Según recoge la demanda, a la que ha tenido acceso el ARA Baleares, el trabajador –con una antigüedad que se remonta al 2014– sostiene que la sanción impuesta por la empresa responde a una represalia directa por haber reclamado judicialmente mejoras económicas y haber advertido de irregularidades laborales.
El demandante, que ejerce como marinero y patrón profesional, asegura que es el único trabajador de la plantilla con todas las titulaciones marítimas necesarias para el servicio que presta la empresa, unas habilitaciones que –según expone– resultan imprescindibles para que D-Marin pueda mantener la concesión del servicio público. En este contexto, afirma que solicitó un complemento salarial y una excedencia voluntaria con reserva de puesto, reclamación que acabó judicializando después de un intento de conciliación sin acuerdo.

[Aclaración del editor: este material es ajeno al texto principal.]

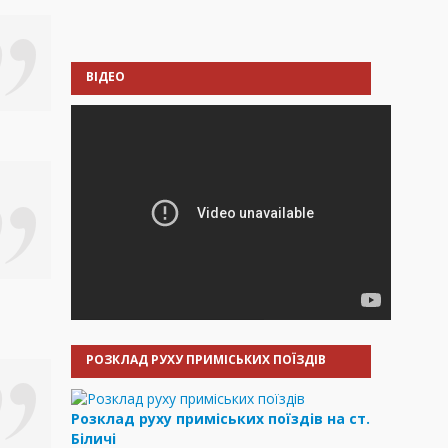
ВІДЕО
РОЗКЛАД РУХУ ПРИМІСЬКИХ ПОЇЗДІВ
Розклад руху приміських поїздів на ст.
Біличі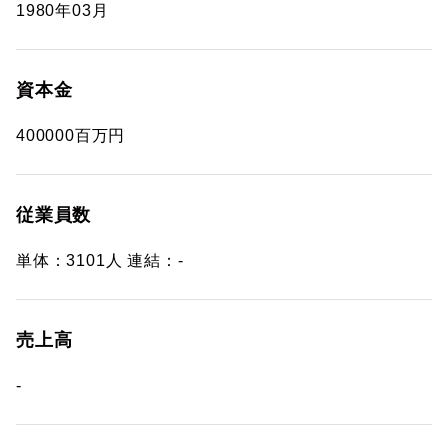
1980年03月
資本金
400000百万円
従業員数
単体：3101人 連結：-
売上高
-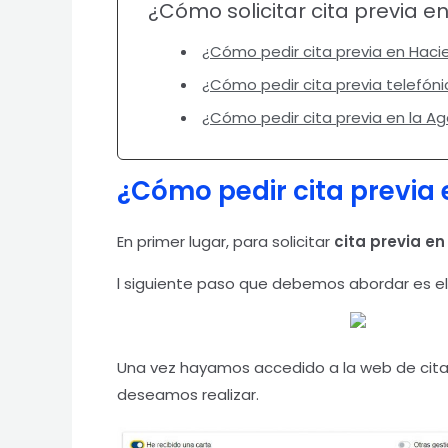
¿Cómo solicitar cita previa en
¿Cómo pedir cita previa en Haci
¿Cómo pedir cita previa telefón
¿Cómo pedir cita previa en la Ag
¿Cómo pedir cita previa
En primer lugar, para solicitar
cita previa en
l siguiente paso que debemos abordar es e
Una vez hayamos accedido a la web de cit
deseamos realizar.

Seis días después de presentar la demanda en el juzgado, la empresa le comunicó una sanción disciplinaria. Este elemento temporal es clave en la denuncia, que defiende que la medida vulnera el derecho fundamental a la tutela judicial efectiva y la garantía de indemnidad recogidos por la Constitución.
Denuncias por seguridad y falta de documentación
El trabajador también relata que había advertido a la empresa sobre deficiencias en la documentación y en la seguridad de varias embarcaciones utilizadas para maniobras dentro del puerto, incluida una lancha alquilada que, según su versión, podría no cumplir los requisitos legales para operar en este ámbito. Asegura que solicitó seguros, permisos de navegación, evaluaciones de riesgos y otra documentación técnica, sin obtener respuesta.

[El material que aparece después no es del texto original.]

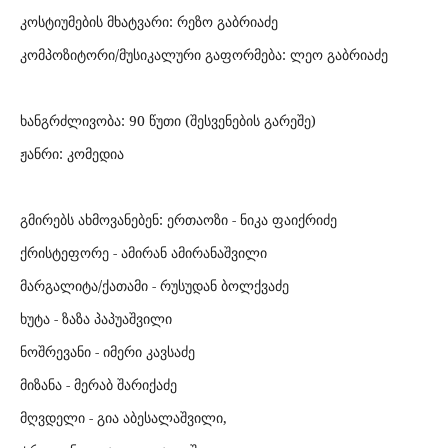
კოსტიუმების მხატვარი: რეზო გაბრიაძე
კომპოზიტორი/მუსიკალური გაფორმება: ლეო გაბრიაძე
ხანგრძლივობა: 90 წუთი (შესვენების გარეშე)
ჟანრი: კომედია
გმირებს ახმოვანებენ: ერთაოზი - ნიკა ფაიქრიძე
ქრისტეფორე - ამირან ამირანაშვილი
მარგალიტა/ქათამი - რუსუდან ბოლქვაძე
ხუტა - ზაზა პაპუაშვილი
ნოშრევანი - იმერი კავსაძე
მიზანა - მერაბ შარიქაძე
მღვდელი - გია აბესალაშვილი,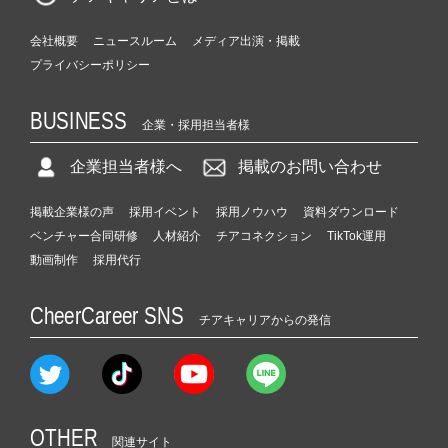
会社概要
ニュースルーム
メディア出演・掲載
プライバシーポリシー
BUSINESS
企業・採用担当者様
企業担当者様へ
掲載のお問い合わせ
掲載企業様の声
採用イベント
採用ノウハウ
資料ダウンロード
ベンチャー合同研修
人材紹介
チアコネクション
TikTok運用
動画制作
採用代行
CheerCareer SNS
チアキャリアからの発信
OTHER
関連サイト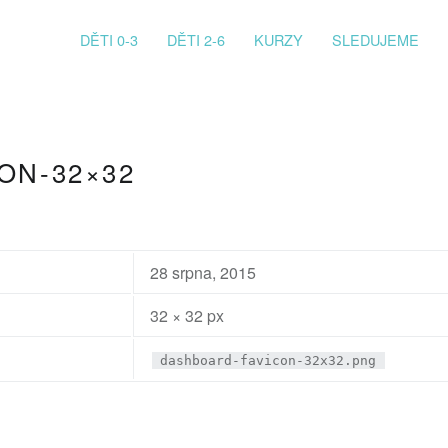
PRIMARY MENU
DĚTI 0-3
DĚTI 2-6
KURZY
SLEDUJEME
ON-32×32
28 srpna, 2015
32 × 32 px
dashboard-favicon-32x32.png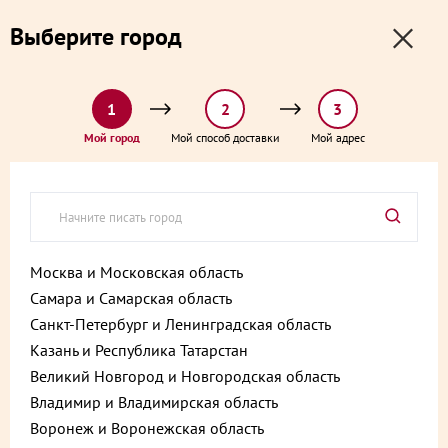
0
0
Выберите город
0 ₽
Выберите адрес и способ доставки:
доставка от 1₽ и от 60 минут
1
2
3
Главная
Каталог
Сыр и масло
Мой город
Мой способ доставки
Мой адрес
Сыр Халуми с итальянскими травами 230-327 г
Сыр Халуми с итальянскими
травами 230-327 г
Артикул:
4601374024560
Москва и Московская область
Самара и Самарская область
Санкт-Петербург и Ленинградская область
Казань и Республика Татарстан
Великий Новгород и Новгородская область
Владимир и Владимирская область
Воронеж и Воронежская область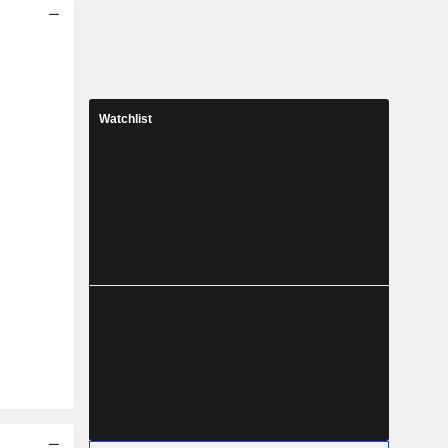
Watchlist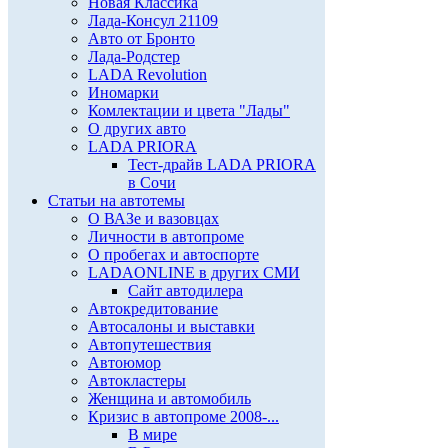
Новая Классика
Лада-Консул 21109
Авто от Бронто
Лада-Родстер
LADA Revolution
Иномарки
Комлектации и цвета "Лады"
О других авто
LADA PRIORA
Тест-драйв LADA PRIORA
в Сочи
Статьи на автотемы
О ВАЗе и вазовцах
Личности в автопроме
О пробегах и автоспорте
LADAONLINE в других СМИ
Сайт автодилера
Автокредитование
Автосалоны и выставки
Автопутешествия
Автоюмор
Автокластеры
Женщина и автомобиль
Кризис в автопроме 2008-...
В мире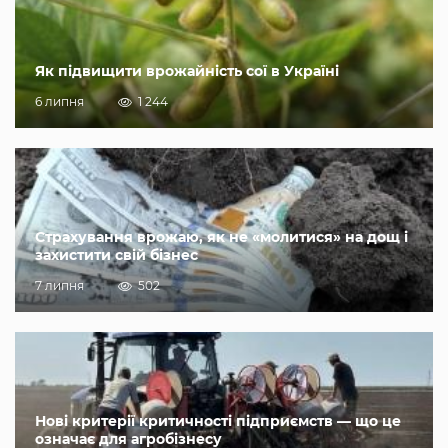
Як підвищити врожайність сої в Україні
6 липня
1 244
Страхування врожаю, як не «молитися» на дощ і
захистити свій бізнес
7 липня
502
Нові критерії критичності підприємств — що це
означає для агробізнесу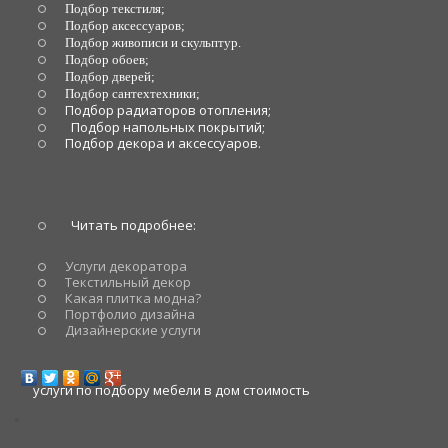
Подбор текстиля;
Подбор аксессуаров;
Подбор живописи и скульптур.
Подбор обоев;
Подбор дверей;
Подбор сантехтехники;
Подбор радиаторов отопления;
Подбор напольных покрытий;
Подбор декора и аксессуаров.
Читать подробнее:
Услуги декоратора
Текстильный декор
Какая плитка модна?
Портфолио дизайна
Дизайнерские услуги
услуги по подбору мебели в дом стоимость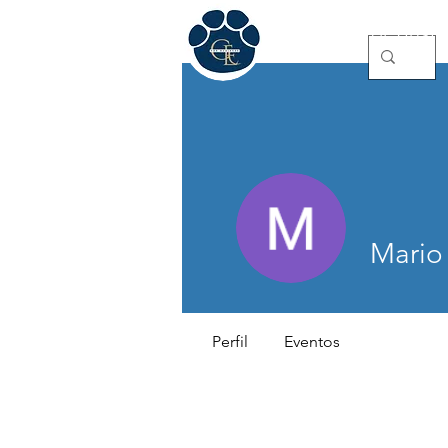
GE for Busin
Mario 
Perfil
Eventos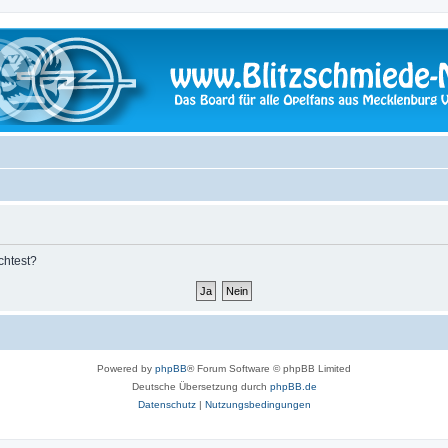
chtest?
Powered by
phpBB
® Forum Software © phpBB Limited
Deutsche Übersetzung durch
phpBB.de
Datenschutz
|
Nutzungsbedingungen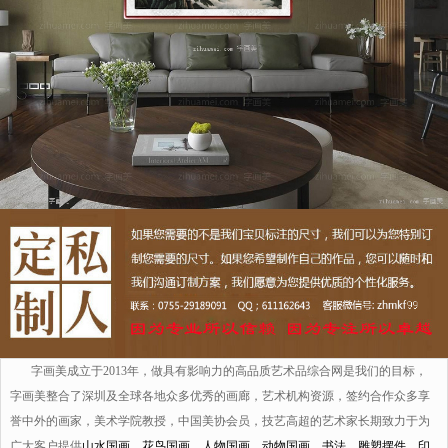
字画美成立于2013年，做具有影响力的高品质艺术品综合网是我们的目标，
字画美整合了深圳及全球各地众多优秀的画廊，艺术机构资源，签约合作众多享
誉中外的画家，美术学院教授，中国美协会员，技艺高超的艺术家长期致力于为
广大客户提供
山水国画
、
花鸟国画
、
人物国画
、
动物国画
、
书法
、
雕塑摆件
、
印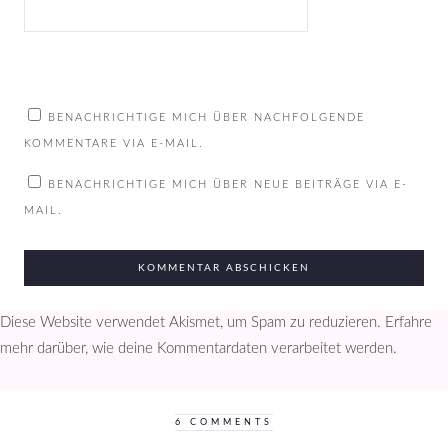
BENACHRICHTIGE MICH ÜBER NACHFOLGENDE
KOMMENTARE VIA E-MAIL.
BENACHRICHTIGE MICH ÜBER NEUE BEITRÄGE VIA E-
MAIL.
Diese Website verwendet Akismet, um Spam zu reduzieren.
Erfahre
mehr darüber, wie deine Kommentardaten verarbeitet werden
.
6 COMMENTS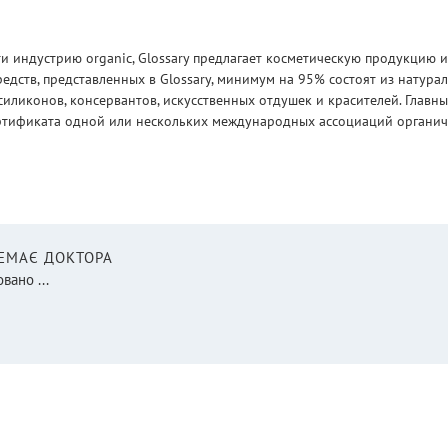
 индустрию organic, Glossary предлагает косметическую продукцию и
едств, представленных в Glossary, минимум на 95% состоят из натур
силиконов, консервантов, искусственных отдушек и красителей. Глав
ртификата одной или нескольких международных ассоциаций органическ
НЕМАЄ ДОКТОРА
вано ...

Según el escrito, estas advertencias habrían incrementado el conflicto con la empresa. El demandante sostiene que, lejos de corregir las presuntas irregularidades, la dirección optó por abrirle un procedimiento sancionador, que considera "injustificado" y tramitado sin el preceptivo trámite de audiencia previa, por lo que también pide su nulidad.

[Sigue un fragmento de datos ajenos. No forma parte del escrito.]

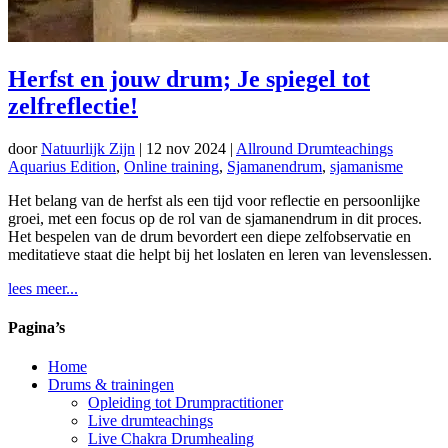
Herfst en jouw drum; Je spiegel tot
zelfreflectie!
door
Natuurlijk Zijn
|
12 nov 2024
|
Allround Drumteachings
Aquarius Edition
,
Online training
,
Sjamanendrum
,
sjamanisme
Het belang van de herfst als een tijd voor reflectie en persoonlijke
groei, met een focus op de rol van de sjamanendrum in dit proces.
Het bespelen van de drum bevordert een diepe zelfobservatie en
meditatieve staat die helpt bij het loslaten en leren van levenslessen.
lees meer...
Pagina’s
Home
Drums & trainingen
Opleiding tot Drumpractitioner
Live drumteachings
Live Chakra Drumhealing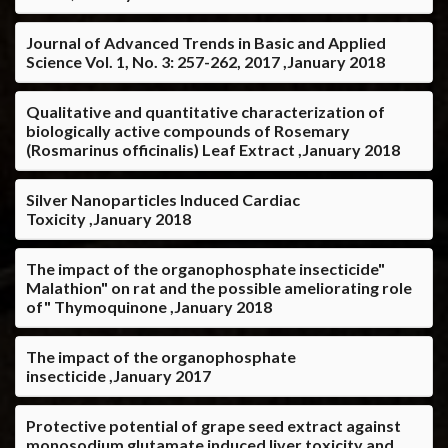
Journal of Advanced Trends in Basic and Applied
Science Vol. 1, No. 3: 257-262, 2017 ,January 2018
Qualitative and quantitative characterization of
biologically active compounds of Rosemary
(Rosmarinus officinalis) Leaf Extract ,January 2018
Silver Nanoparticles Induced Cardiac
Toxicity ,January 2018
The impact of the organophosphate insecticide"
Malathion" on rat and the possible ameliorating role
of" Thymoquinone ,January 2018
The impact of the organophosphate
insecticide ,January 2017
Protective potential of grape seed extract against
monosodium glutamate induced liver toxicity and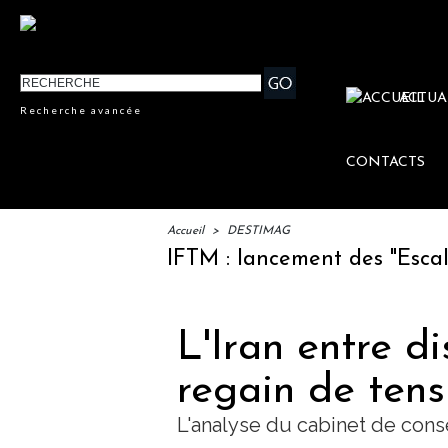
ACTUA
Recherche avancée
CONTACTS
Accueil
>
DESTIMAG
IFTM : lancement des "Escales Li
L'Iran entre di
regain de ten
L'analyse du cabinet de con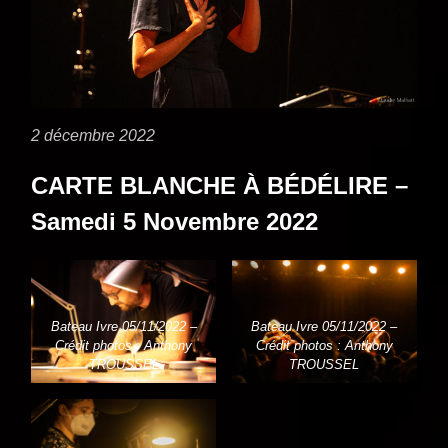
2 décembre 2022
CARTE BLANCHE À BÉDÉLIRE –
Samedi 5 Novembre 2022
Bateau Ivre 05/11/2022 –
Bateau Ivre 05/11/2022 –
Crédit photos : Anthony
Crédit photos : Anthony
TROUSSEL
TROUSSEL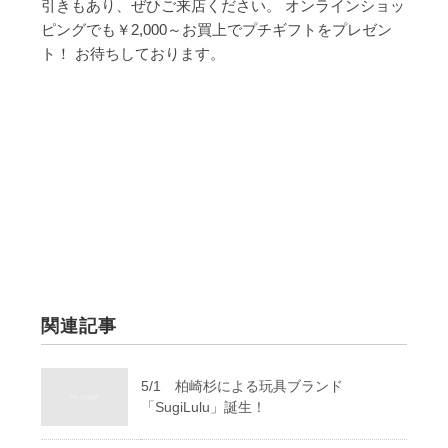
引きもあり、ぜひご来店ください。
オンラインショッ
ピングでも￥2,000～お買上でプチギフトをプレゼン
ト！
お待ちしております。
関連記事
5/1 柏崎杉による玩具ブランド
「SugiLulu」誕生！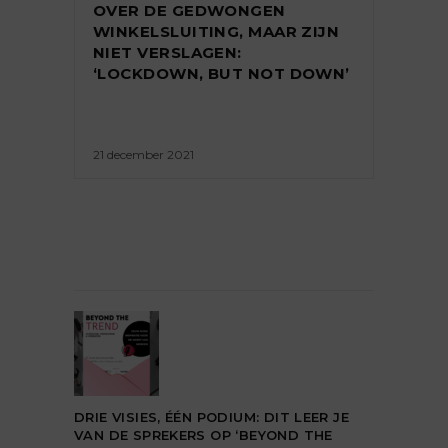
OVER DE GEDWONGEN
WINKELSLUITING, MAAR ZIJN
NIET VERSLAGEN:
‘LOCKDOWN, BUT NOT DOWN’
21 december 2021
DRIE VISIES, ÉÉN PODIUM: DIT LEER JE
VAN DE SPREKERS OP ‘BEYOND THE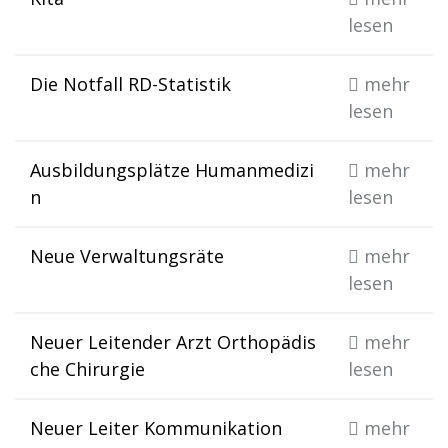
lesen
Die Notfall RD-Statistik
mehr
lesen
Ausbildungsplätze Humanmedizi
mehr
n
lesen
Neue Verwaltungsräte
mehr
lesen
Neuer Leitender Arzt Orthopädis
mehr
che Chirurgie
lesen
Neuer Leiter Kommunikation
mehr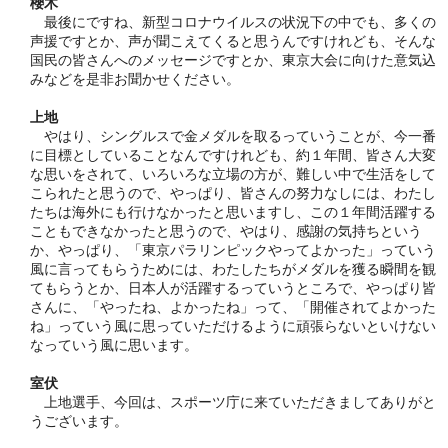
櫻木
最後にですね、新型コロナウイルスの状況下の中でも、多くの
声援ですとか、声が聞こえてくると思うんですけれども、そんな
国民の皆さんへのメッセージですとか、東京大会に向けた意気込
みなどを是非お聞かせください。
上地
やはり、シングルスで金メダルを取るっていうことが、今一番
に目標としていることなんですけれども、約１年間、皆さん大変
な思いをされて、いろいろな立場の方が、難しい中で生活をして
こられたと思うので、やっぱり、皆さんの努力なしには、わたし
たちは海外にも行けなかったと思いますし、この１年間活躍する
こともできなかったと思うので、やはり、感謝の気持ちという
か、やっぱり、「東京パラリンピックやってよかった」っていう
風に言ってもらうためには、わたしたちがメダルを獲る瞬間を観
てもらうとか、日本人が活躍するっていうところで、やっぱり皆
さんに、「やったね、よかったね」って、「開催されてよかった
ね」っていう風に思っていただけるように頑張らないといけない
なっていう風に思います。
室伏
上地選手、今回は、スポーツ庁に来ていただきましてありがと
うございます。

La demanda también se dirige contra la Autoridad Portuaria de Baleares, a quien el trabajador atribuye una posible responsabilidad por falta de vigilancia sobre el cumplimiento del contrato público adjudicado a D-Marin. Según argumenta, la APB debería haber controlado que la empresa dispusiera del personal cualificado necesario y que las operaciones marítimas se desarrollaran con todas las garantías de seguridad. Además de la nulidad de la sanción, el trabajador reclama una indemnización por daño moral, vinculando a un cuadro de ansiedad y estrés derivado del conflicto laboral. El importe solicitado -15.000 euros- se fundamenta en jurisprudencia del Tribunal Supremo y en la aplicación orientativa del régimen sancionador social para infracciones muy graves. El caso está ahora pendiente de resolución judicial.